The various theories based on the above facts cannot even be stated. The following positions seem, on the whole, most tenable:—
1. The Greek Codex presents substantially the writing referred to by Eusebius and Athanasius.
2. Owing to an absence of other copies, we cannot determine the purity of the text; but there is every probability of many minor corruptions.
3. This probability calls for care that we do not infer too much from verbal resemblances.
4. The resemblances to book vii., Apostolic Constitutions, are, however, of such a character as establish, not only a literary connection between the two works, but also the priority of the Teaching
5. In the case of Barnabas, the resemblances can be accounted for (a) by accepting the priority of the Teaching, or (b) by assuming a common (earlier and unknown) source, or (c) by accepting the priority of Barnabas, and assuming such corruptions in the Greek copy of the Teaching as will account for the supposed marks of its priority.
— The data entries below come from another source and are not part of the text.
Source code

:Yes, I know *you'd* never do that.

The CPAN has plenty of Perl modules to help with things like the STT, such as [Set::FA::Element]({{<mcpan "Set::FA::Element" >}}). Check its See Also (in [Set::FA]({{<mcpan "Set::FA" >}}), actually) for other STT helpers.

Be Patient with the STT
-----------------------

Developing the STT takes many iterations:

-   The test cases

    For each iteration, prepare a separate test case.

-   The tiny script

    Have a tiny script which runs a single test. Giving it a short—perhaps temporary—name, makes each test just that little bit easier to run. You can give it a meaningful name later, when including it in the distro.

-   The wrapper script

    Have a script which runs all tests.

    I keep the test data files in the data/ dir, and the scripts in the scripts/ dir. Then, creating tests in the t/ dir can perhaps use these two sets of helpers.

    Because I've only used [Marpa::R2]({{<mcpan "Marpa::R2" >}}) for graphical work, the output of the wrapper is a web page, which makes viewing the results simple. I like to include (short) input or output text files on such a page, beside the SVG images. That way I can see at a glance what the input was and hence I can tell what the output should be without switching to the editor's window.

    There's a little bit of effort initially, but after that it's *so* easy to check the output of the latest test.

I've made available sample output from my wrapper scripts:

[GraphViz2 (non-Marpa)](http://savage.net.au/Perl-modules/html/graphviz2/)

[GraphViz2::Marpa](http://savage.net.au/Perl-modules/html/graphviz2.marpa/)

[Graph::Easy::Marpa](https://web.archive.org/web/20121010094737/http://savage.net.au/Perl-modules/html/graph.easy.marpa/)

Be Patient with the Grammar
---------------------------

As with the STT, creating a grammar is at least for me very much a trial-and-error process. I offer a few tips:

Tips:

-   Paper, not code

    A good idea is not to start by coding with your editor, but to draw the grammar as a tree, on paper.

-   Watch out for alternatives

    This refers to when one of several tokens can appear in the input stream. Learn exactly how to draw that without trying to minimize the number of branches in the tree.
Despite the general adoption of (a), there remains a strong probability that (b) is the correct solution of the problem.
6. The Duæ Viæ, spoken of by Rufinus, may be the common source. We have no positive evidence, but the “two ways” form so prominent a topic in most of these documents which indicate literary relationship, as to encourage this theory. If there was a common source, it probably contained only matter similar to chaps. i.-v., which was variously used by the subsequent compilers. Here a number of theories have been suggested. 2362 None of them, however, necessarily call for a very late date of the Teaching, or compel us to deny that Eusebius and Athanasius referred to substantially the same work as that now existing in the Codex at Constantinople. Many resemblances have been noticed in other works. Probably in the course of a few years all the data will have been collected, and a well-defined result based upon them. But, even in this period of discussion, there is remarkable agreement among critics in regard to the main question of authenticity.
Compare the detailed discussions of Harnack, Holtzmann, Warfield, and most recently McGiffert, Andover Review, vol. v. pp. 430–442.